>>>>
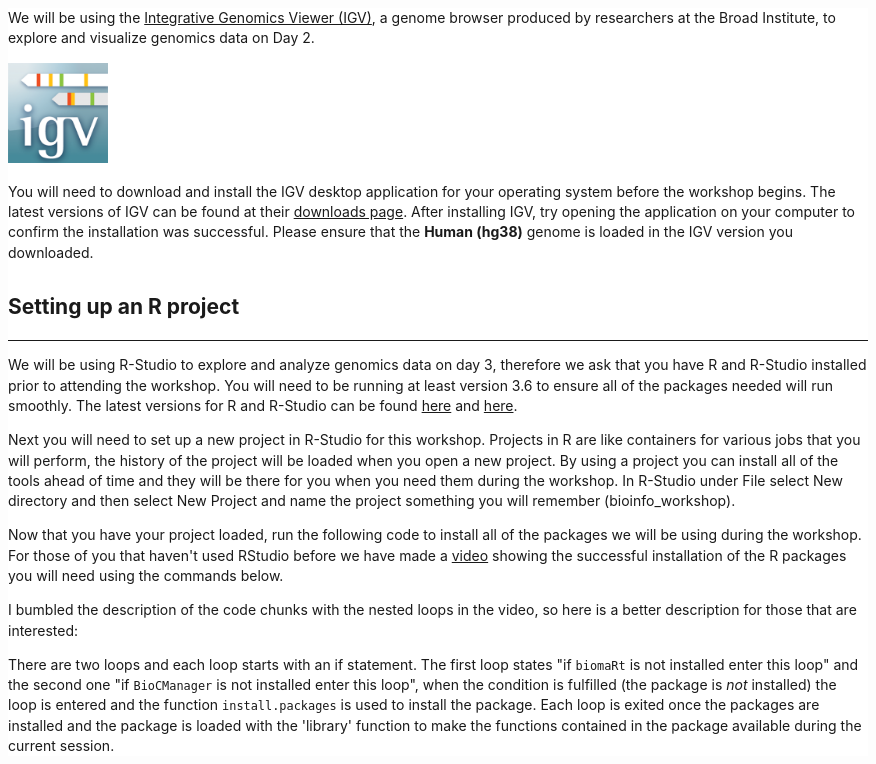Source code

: We will be using the [Integrative Genomics Viewer (IGV)](http://software.broadinstitute.org/software/igv/), a genome browser produced by researchers at the Broad Institute, to explore and visualize genomics data on Day 2. 

<img src="figures/igv.png" height="100" width="100"/>

You will need to download and install the IGV desktop application for your operating system before the workshop begins. The latest versions of IGV can be found at their [downloads page](http://software.broadinstitute.org/software/igv/download). After installing IGV, try opening the application on your computer to confirm the installation was successful. Please ensure that the **Human (hg38)** genome is loaded in the IGV version you downloaded.


## Setting up an R project ##
---

We will be using R-Studio to explore and analyze genomics data on day 3, therefore we ask that you have R and R-Studio installed prior to attending the workshop. You will need to be running at least version 3.6 to ensure all of the packages needed will run smoothly. The latest versions for R and R-Studio can be found [here](https://cran.r-project.org) and [here](https://rstudio.com/products/rstudio/download/).

Next you will need to set up a new project in R-Studio for this workshop. Projects in R are like containers for various jobs that you will perform, the history of the project will be loaded when you open a new project. By using a project you can install all of the tools ahead of time and they will be there for you when you need them during the workshop. In R-Studio under File select New directory and then select New Project and name the project something you will remember (bioinfo_workshop).

Now that you have your project loaded, run the following code to install all of the packages we will be using during the workshop. For those of you that haven't used RStudio before we have made a [video](https://youtu.be/UtZHS-q7buI) showing the successful installation of the R packages you will need using the commands below. 

I bumbled the description of the code chunks with the nested loops in the video, so here is a better description for those that are interested: 

There are two loops and each loop starts with an if statement. The first loop states "if `biomaRt` is not installed enter this loop" and the second one "if `BioCManager` is not installed enter this loop", when the condition is fulfilled (the package is *not* installed) the loop is entered and the function `install.packages` is used to install the package. Each loop is exited once the packages are installed and the package is loaded with the 'library' function to make the functions contained in the package available during the current session.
<<<<
REQUIREMENT
An exact copy of all entries is needed, with no pictures in it.

EXPECTED ANSWER
Source code

: We will be using the [Integrative Genomics Viewer (IGV)](http://software.broadinstitute.org/software/igv/), a genome browser produced by researchers at the Broad Institute, to explore and visualize genomics data on Day 2. 

<img src="figures/igv.png" height="100" width="100"/>

You will need to download and install the IGV desktop application for your operating system before the workshop begins. The latest versions of IGV can be found at their [downloads page](http://software.broadinstitute.org/software/igv/download). After installing IGV, try opening the application on your computer to confirm the installation was successful. Please ensure that the **Human (hg38)** genome is loaded in the IGV version you downloaded.


## Setting up an R project ##
---

We will be using R-Studio to explore and analyze genomics data on day 3, therefore we ask that you have R and R-Studio installed prior to attending the workshop. You will need to be running at least version 3.6 to ensure all of the packages needed will run smoothly. The latest versions for R and R-Studio can be found [here](https://cran.r-project.org) and [here](https://rstudio.com/products/rstudio/download/).

Next you will need to set up a new project in R-Studio for this workshop. Projects in R are like containers for various jobs that you will perform, the history of the project will be loaded when you open a new project. By using a project you can install all of the tools ahead of time and they will be there for you when you need them during the workshop. In R-Studio under File select New directory and then select New Project and name the project something you will remember (bioinfo_workshop).

Now that you have your project loaded, run the following code to install all of the packages we will be using during the workshop. For those of you that haven't used RStudio before we have made a [video](https://youtu.be/UtZHS-q7buI) showing the successful installation of the R packages you will need using the commands below. 

I bumbled the description of the code chunks with the nested loops in the video, so here is a better description for those that are interested: 

There are two loops and each loop starts with an if statement. The first loop states "if `biomaRt` is not installed enter this loop" and the second one "if `BioCManager` is not installed enter this loop", when the condition is fulfilled (the package is *not* installed) the loop is entered and the function `install.packages` is used to install the package. Each loop is exited once the packages are installed and the package is loaded with the 'library' function to make the functions contained in the package available during the current session.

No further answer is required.